Friday, August 12, 2016 - 9:00 am
Suzanne Friday

For foundations that offer charitable remainder annuity trusts (CRATs), a new revenue procedure (Rev. Proc. 2016-42) offers a sample provision that may be included in the governing instrument of the trust (CRAT) and provides that the IRS will treat the sample provision as a qualified contingency within the meaning of § 664(f) of the Internal Revenue Code. Thus, inclusion of the sample provision in the trust instrument does not cause the trust to fail to qualify as a charitable remainder trust under §664 of the Code, and any CRAT containing the sample provision will not be subject to the "probability of exhaustion" test.  The "probability of exhaustion" test is used to determine whether a CRAT complies with the regulatory requirement applicable to all contingent charitable transfers that only a negligible chance exists that the charity will receive nothing.  Section 664(f)(3) defines a qualified contingency for purposes of § 664(f) as any provision of a trust which provides that, upon the happening of a contingency, the payments will terminate not later than these payments otherwise would terminate under the trust.

The following language is the sample provision designed to be used in an inter vivos CRAT for one measuring life:

"The first day of the annuity period shall be the date the property is transferred to the trust and the last day of the annuity period shall be the date of the Recipient's death or, if earlier, the date of the contingent termination. The date of the contingent termination is the date immediately preceding the payment date of any annuity payment if, after making that payment, the value of the trust corpus, when multiplied by the specified discount factor, would be less than 10 percent of the value of the initial trust corpus. The specified discount factor is equal to [1 / (1 + i)]t, where t is the time from inception of the trust to the date of the annuity payment, expressed in years and fractions of a year, and i is the interest rate determined by the Internal Revenue Service for purposes of section 7520 of the Internal Revenue Code of 1986, as amended (section 7250 rate), that was used to determine the value of the charitable remainder at the inception of the trust. The section 7520 rate used to determine the value of the charitable remainder at the inception of the trust is the section 7520 rate in effect for [insert the month and year], which is [insert the applicable section 7520 rate]."

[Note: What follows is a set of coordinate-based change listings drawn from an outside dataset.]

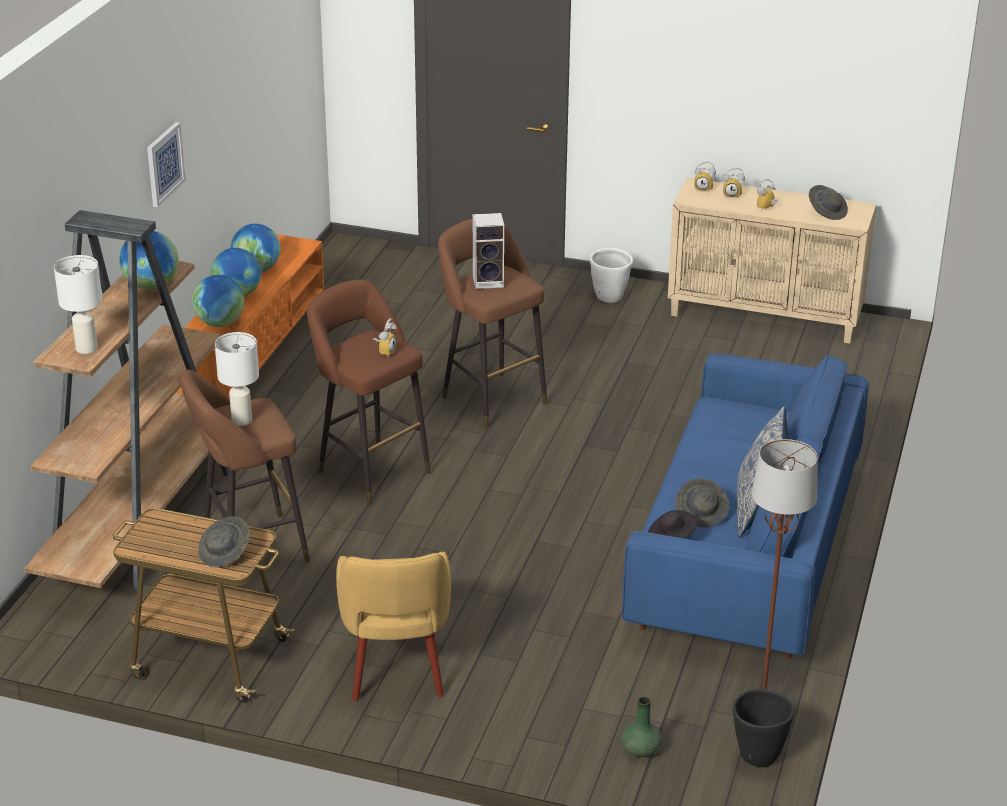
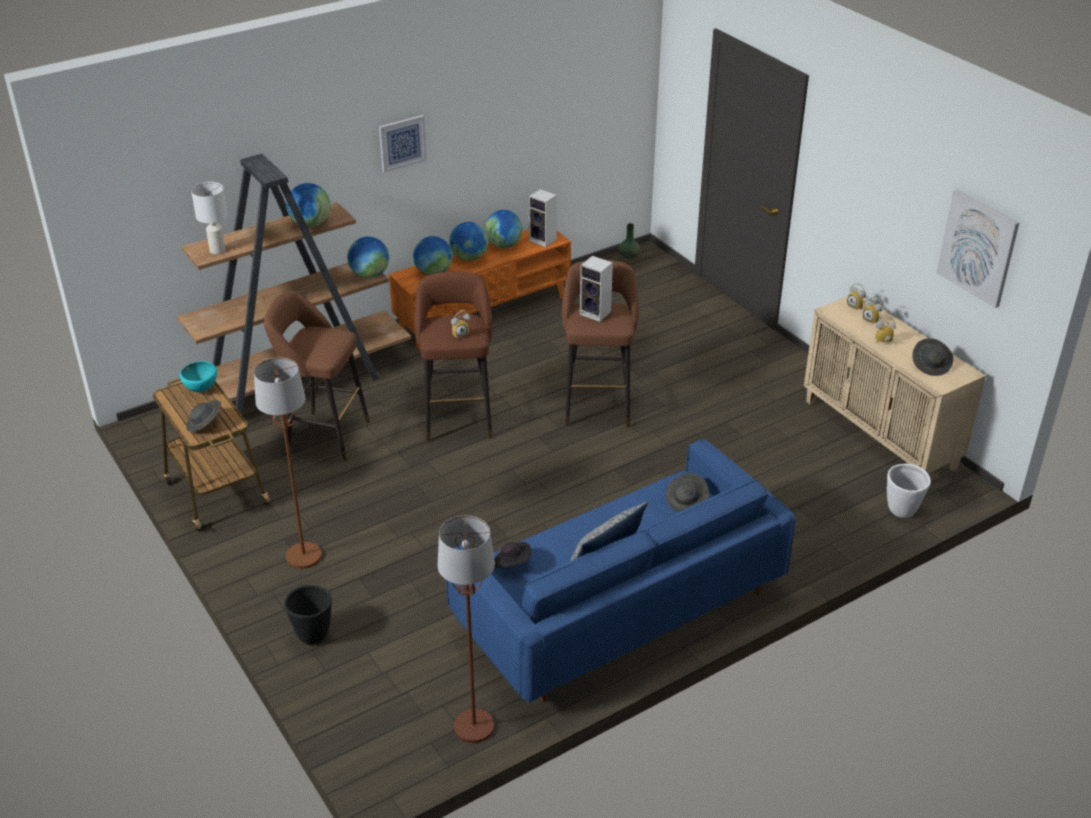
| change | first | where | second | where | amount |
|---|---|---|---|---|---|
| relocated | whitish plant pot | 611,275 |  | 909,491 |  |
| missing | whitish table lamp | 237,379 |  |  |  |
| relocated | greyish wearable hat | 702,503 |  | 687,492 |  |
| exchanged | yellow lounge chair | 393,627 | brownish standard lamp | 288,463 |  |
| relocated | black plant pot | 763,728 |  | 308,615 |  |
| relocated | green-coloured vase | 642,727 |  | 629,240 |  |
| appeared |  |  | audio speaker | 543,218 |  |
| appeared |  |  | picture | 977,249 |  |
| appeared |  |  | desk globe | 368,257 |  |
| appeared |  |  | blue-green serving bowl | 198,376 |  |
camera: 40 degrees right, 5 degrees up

In a testamentary CRAT, the phrase "the property is transferred to the trust" (the first underlined phrase) in this sample language must be replaced with "of my death".

The Council always recommends that any foundation providing sophisticated charitable gift planning vehicles for donors consult with professionals experienced in this area, and that all donors be properly represented regarding the tax implications.

Suzanne Friday is Senior Counsel and Vice President of Legal Affairs at the Council on Foundations.